**How to complete this task**
Retype each record below word for word. Leave the pictures out.
(Beginning of Supplied records)
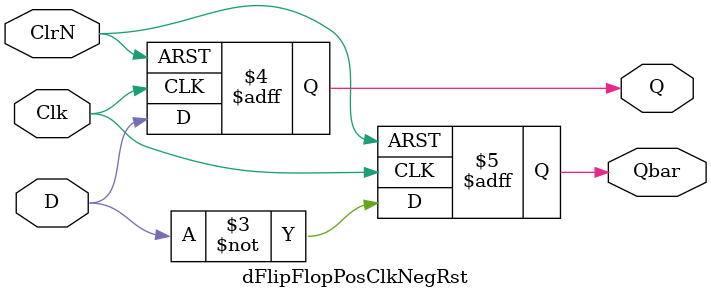
<source format=v>
/* 模組名稱： D型正反器（負緣觸發）
   著作權宣告：copyright 2012 林博仁(pika1021@gmail.com)
   */
`ifndef DFLIPFLOPPOSCLKNEGRST_V
	`define DFLIPFLOPPOSCLKNEGRST_V
	`timescale 1ns / 100ps
	module dFlipFlopPosClkNegRst(Q, Qbar, D, Clk, ClrN);
		input D, Clk, ClrN;
		output reg Q, Qbar;
		
		always @(posedge Clk or negedge ClrN)
		begin
			if(~ClrN) begin
				Q <= 0; 
				Qbar <= 1;
			end else begin
				Q <= D; 
				Qbar <= ~D;
			end
		end
	endmodule
`endif


</source>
(End of Supplied records)
**Answer for the task**
<source format=v>
/* 模組名稱： D型正反器（負緣觸發）
   著作權宣告：copyright 2012 林博仁(pika1021@gmail.com)
   */
`ifndef DFLIPFLOPPOSCLKNEGRST_V
	`define DFLIPFLOPPOSCLKNEGRST_V
	`timescale 1ns / 100ps
	module dFlipFlopPosClkNegRst(Q, Qbar, D, Clk, ClrN);
		input D, Clk, ClrN;
		output reg Q, Qbar;
		
		always @(posedge Clk or negedge ClrN)
		begin
			if(~ClrN) begin
				Q <= 0; 
				Qbar <= 1;
			end else begin
				Q <= D; 
				Qbar <= ~D;
			end
		end
	endmodule
`endif


</source>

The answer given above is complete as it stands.